ACTUALITÉS TECH – Il a vendu des secrets contre de l’argent, et la prison est maintenant la facture. C’est un cas d’espionnage industriel à la fois scolaire et assez pitoyable.
L’idée selon laquelle le fabricant chinois de mémoire CXMT aurait bâti une partie importante de son succès dans la DRAM sur de la propriété intellectuelle récupérée auprès de Samsung et d’autres grands acteurs du secteur paraît de plus en plus crédible à mesure que les affaires d’espionnage industriel se succèdent. Dans le dossier pénal le plus récent, un ancien employé de Samsung a été condamné à sept ans de prison après avoir été reconnu coupable d’avoir transmis à CXMT des secrets fondamentaux liés à la DRAM en échange de 2 millions de dollars.
Un tribunal de Séoul a condamné l’ancien ingénieur de Samsung, Jeon Mo, à sept ans de prison pour violation de la loi sud-coréenne sur la protection des technologies industrielles.
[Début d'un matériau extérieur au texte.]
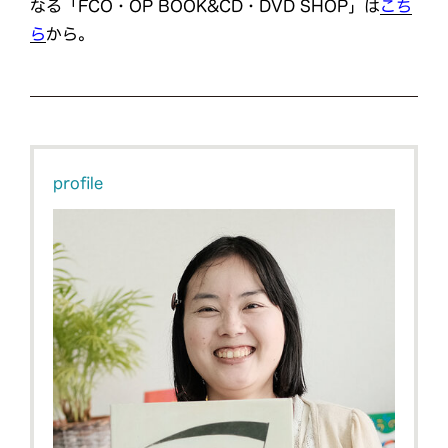
なる「FCO・OP BOOK&CD・DVD SHOP」は
こち
ら
から。
profile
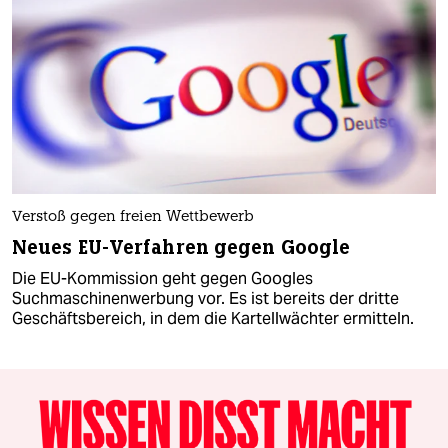
Verstoß gegen freien Wettbewerb
Neues EU-Verfahren gegen Google
Die EU-Kommission geht gegen Googles
Suchmaschinenwerbung vor. Es ist bereits der dritte
Geschäftsbereich, in dem die Kartellwächter ermitteln.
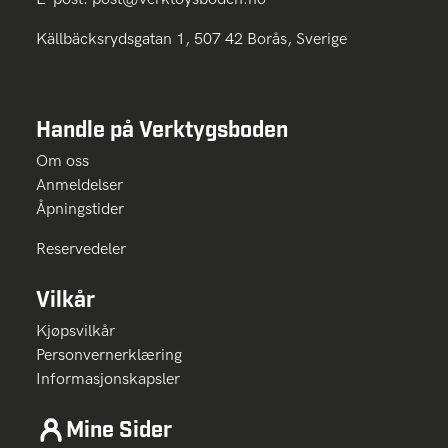
Källbäcksrydsgatan 1, 507 42 Borås, Sverige
Handle på Verktygsboden
Om oss
Anmeldelser
Åpningstider
Reservedeler
Vilkår
Kjøpsvilkår
Personvernerklæring
Informasjonskapsler
Mine Sider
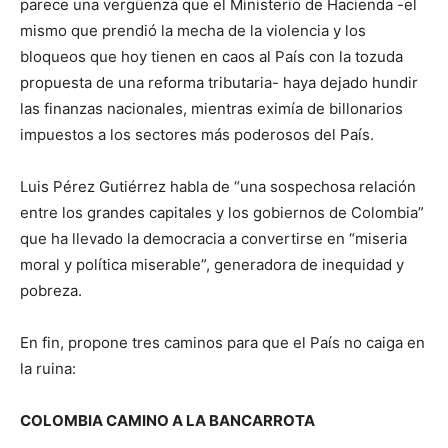
parece una vergüenza que el Ministerio de Hacienda -el
mismo que prendió la mecha de la violencia y los
bloqueos que hoy tienen en caos al País con la tozuda
propuesta de una reforma tributaria- haya dejado hundir
las finanzas nacionales, mientras eximía de billonarios
impuestos a los sectores más poderosos del País.
Luis Pérez Gutiérrez habla de “una sospechosa relación
entre los grandes capitales y los gobiernos de Colombia”
que ha llevado la democracia a convertirse en “miseria
moral y política miserable”, generadora de inequidad y
pobreza.
En fin, propone tres caminos para que el País no caiga en
la ruina:
COLOMBIA CAMINO A LA BANCARROTA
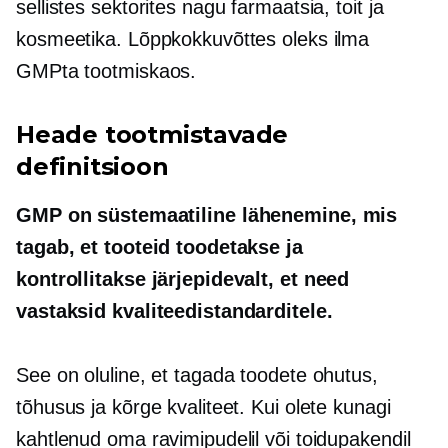
sellistes sektorites nagu farmaatsia, toit ja
kosmeetika. Lõppkokkuvõttes oleks ilma
GMPta tootmiskaos.
Heade tootmistavade
definitsioon
GMP on süstemaatiline lähenemine, mis
tagab, et tooteid toodetakse ja
kontrollitakse järjepidevalt, et need
vastaksid kvaliteedistandarditele.
See on oluline, et tagada toodete ohutus,
tõhusus ja kõrge kvaliteet. Kui olete kunagi
kahtlenud oma ravimipudelil või toidupakendil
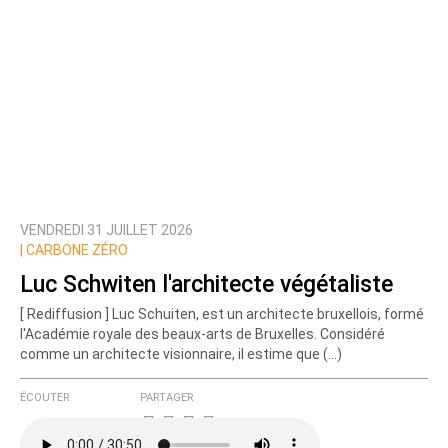
VENDREDI 31 JUILLET 2026
|
CARBONE ZÉRO
Luc Schwiten l'architecte végétaliste
[ Rediffusion ] Luc Schuiten, est un architecte bruxellois, formé
l'Académie royale des beaux-arts de Bruxelles. Considéré
comme un architecte visionnaire, il estime que (…)
ÉCOUTER
PARTAGER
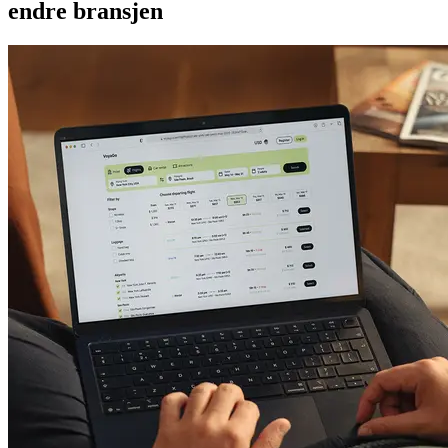
endre bransjen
Selon la justice, Jeon Mo a volé des éléments centraux de propriété intellectuelle liés à la DRAM chez Samsung avant de les transmettre à CXMT. Les informations disponibles indiquent qu’il a reçu de CXMT un total de 2,9 milliards de wons sur six ans pour ses activités d’espionnage, dont une prime contractuelle de 300 millions de wons et 300 millions supplémentaires en stock-options. En février 2025, son complice Kim Mo, qui avait auparavant occupé un poste de direction chez Samsung Electronics, a lui aussi été condamné à sept ans de prison pour avoir transmis à CXMT une technologie DRAM en 18 nanomètres.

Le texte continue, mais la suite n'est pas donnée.